Ken Lee, a professor and the director of food innovation at The Ohio State University, says that being wary of MSG is unnecessary. Glutamic acid occurs naturally in our bodies.
MSG was discovered last century by Kikunae Ikeda, a Japanese chemist. He was fascinated by its unique ability to add flavour.
Originally derived from seaweed, modern MSG is made by fermenting starch, sugar beets, sugar cane, or molasses, says the FDA.
MSG is white and closely resembles a fine, almost powdery salt.
Why are we scared of MSG?
MSG has been blamed for several illnesses, including diabetes, gout and brain damage. Infant obesity has also been linked to it.
But, many believe that there is a racist/xenophobic agenda linked to the fear of MSG.
Before, getting ill from MSG was referred to as having “Chinese Restaurant Syndrome”, a term defined in Merriam-Webster’s dictionary as:
“A group of symptoms (such as numbness of the neck, arms and back with headache, dizziness and palpitations) that is held to affect susceptible persons eating food and especially Chinese food heavily seasoned with monosodium glutamate.”
The phrase was coined in a 1968 letter that was written by a Maryland doctor named Robert Ho Man Kwok. The letter appeared in the New England Journal of Medicine and alleged that particularly American-Chinese food caused all of the above symptoms. This letter sparked a public health panic, with people now avoiding both MSG-laden foods and subsequently the Chinese-American Food market.
Many experiments were then conducted, of which some included injecting MSG under the skin of rodents.
Rodents were then monitored for symptoms, which were recorded as possible symptoms that could be experienced in humans too. The problem with these studies was that humans were not injecting MSG under their skin, but instead swallowing and metabolising it, rendering the findings of the experiments moot.
A 2019 review of scientific literature in the journal Food Science and Food Safety further claimed that linking MSG to the previously listed ailments was unsubstantiated.
Is it completely harmless to eat MSG?
The answer most experts give is that too much of anything has the potential to be bad. Adam Ragusea, a YouTube content creator who teaches cooking methods and culinary history, says that MSG is neither terrible nor ‘perfectly fine’.

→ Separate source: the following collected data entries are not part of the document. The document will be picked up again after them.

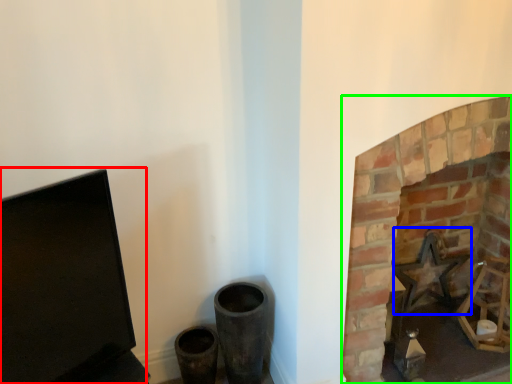
Question: Which object is the farthest from computer monitor (highlighted by a red box)? Choose among these: swivel chair (highlighted by a blue box) or fireplace (highlighted by a green box).

Choices:
 (A) swivel chair
 (B) fireplace

Answer: (A)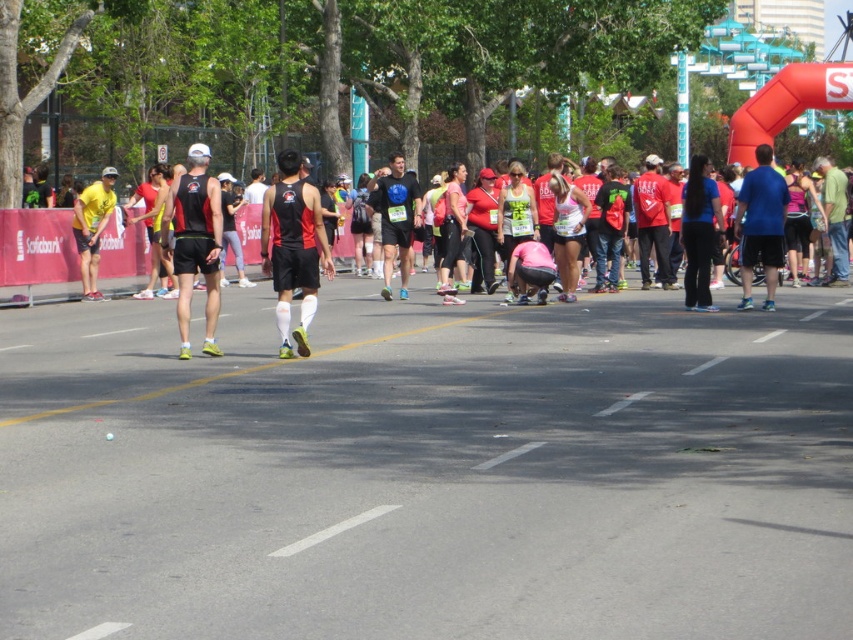
Is black athletic wear at center to the left of yellow matte tank top at left from the viewer's perspective?

No, black athletic wear at center is not to the left of yellow matte tank top at left.

Who is more forward, (180, 288) or (76, 234)?

Point (180, 288) is in front.

Is point (279, 248) in front of point (80, 202)?

Yes, it is.

Locate an element on the screen. black athletic wear at center is located at coordinates (281, 234).

Measure the distance from matte black tank top at center to yellow matte tank top at left.

matte black tank top at center is 7.67 meters from yellow matte tank top at left.

Is matte black tank top at center to the left of yellow matte tank top at left from the viewer's perspective?

In fact, matte black tank top at center is to the right of yellow matte tank top at left.

Is point (287, 160) behind point (80, 212)?

No.

This screenshot has height=640, width=853. Identify the location of matte black tank top at center. (293, 248).

Can you confirm if black athletic wear at center is wider than matte black tank top at center?

Yes, black athletic wear at center is wider than matte black tank top at center.

Is point (372, 200) positioned before point (294, 282)?

That is False.

Which is behind, point (186, 182) or point (267, 259)?

Point (267, 259)

Locate an element on the screen. The height and width of the screenshot is (640, 853). black athletic wear at center is located at coordinates (281, 234).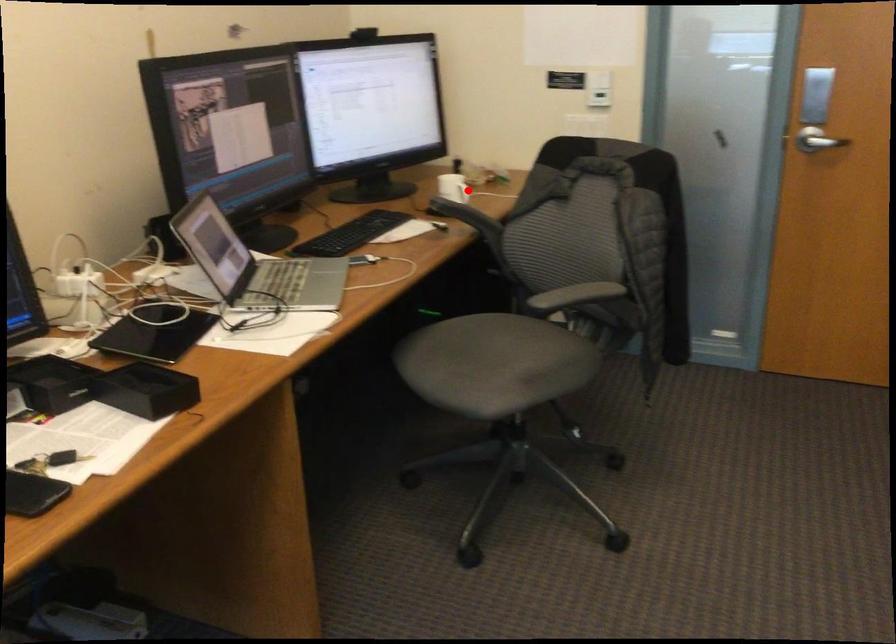
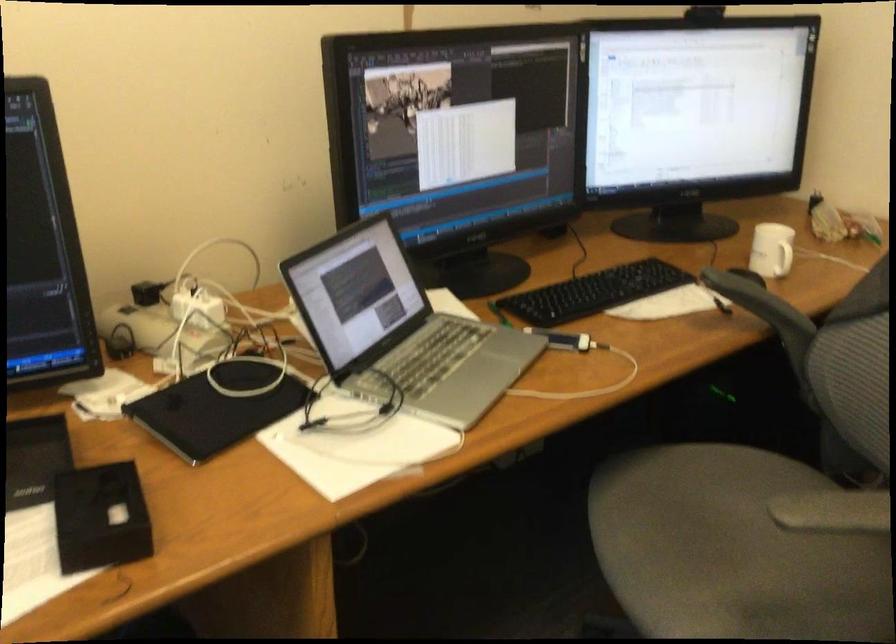
Question: I am providing you with two images of the same scene from different viewpoints. A red point is shown in image1. For the corresponding object point in image2, is it positioned nearer or farther from the camera?

Choices:
 (A) Nearer
 (B) Farther

Answer: (A)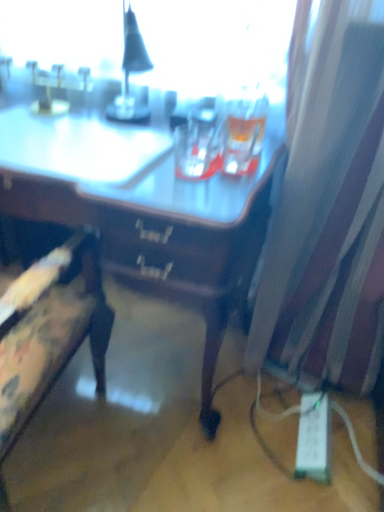
Question: Are floral fabric chair at left and white sheer curtain at right far apart?

Choices:
 (A) yes
 (B) no

Answer: (B)

Question: Can you confirm if floral fabric chair at left is wider than white sheer curtain at right?

Choices:
 (A) yes
 (B) no

Answer: (A)

Question: Is the position of floral fabric chair at left less distant than that of white sheer curtain at right?

Choices:
 (A) no
 (B) yes

Answer: (B)

Question: From a real-world perspective, is floral fabric chair at left on top of white sheer curtain at right?

Choices:
 (A) yes
 (B) no

Answer: (B)

Question: Is white sheer curtain at right located within floral fabric chair at left?

Choices:
 (A) yes
 (B) no

Answer: (B)

Question: Would you say floral fabric chair at left is outside white sheer curtain at right?

Choices:
 (A) yes
 (B) no

Answer: (A)

Question: Is white plastic extension cord at lower right closer to the viewer compared to white sheer curtain at right?

Choices:
 (A) no
 (B) yes

Answer: (A)

Question: From a real-world perspective, is white plastic extension cord at lower right below white sheer curtain at right?

Choices:
 (A) yes
 (B) no

Answer: (A)

Question: Would you consider white plastic extension cord at lower right to be distant from white sheer curtain at right?

Choices:
 (A) no
 (B) yes

Answer: (A)

Question: Is white sheer curtain at right completely or partially inside white plastic extension cord at lower right?

Choices:
 (A) no
 (B) yes

Answer: (A)

Question: Considering the relative sizes of white plastic extension cord at lower right and white sheer curtain at right in the image provided, is white plastic extension cord at lower right thinner than white sheer curtain at right?

Choices:
 (A) no
 (B) yes

Answer: (B)

Question: Is white plastic extension cord at lower right aimed at white sheer curtain at right?

Choices:
 (A) yes
 (B) no

Answer: (B)

Question: Considering the relative sizes of white plastic extension cord at lower right and floral fabric chair at left in the image provided, is white plastic extension cord at lower right taller than floral fabric chair at left?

He notes that there is no particular reason to avoid MSG more than other additives, but there is research showing that people have shown adverse effects when eating high amounts.
He and other scholars state that even though the initial panic wasn’t fully merited, now at the opposite end of the spectrum, loads of experiments into MSG have their results muddied by major corporations funding research. These corporations stand to make loads of money from MSG sales.
Modern science has shown some health problems associated with MSG; including being a neurotoxin; which means it affects the brain and results in strange symptoms like lesions.
When eaten, some people experience mild symptoms like the ones Dr Kwok discussed. It is important to note that these subjects ate 3 grams of MSG on an empty stomach (this is a large amount compared to what would be in a regular serving-size portion).
Is MSG a contributor to obesity?
MSG has been linked to weight gain but as an indirect contributor. As mentioned above, MSG is used on high cholesterol, junk foods. Many people enjoy junk food because of the taste enhancement afforded by the MSG. Because of this pseudo-addictive behaviour, MSG is believed to be a definite contributor to excessive, unhealthy weight gain.
Obesity is linked to diabetes and many other debilitating health conditions.
MSG is also in many of your kids’ favourite junk snacks. Many people still prefer to purchase children snacks that are MSG and sodium-free.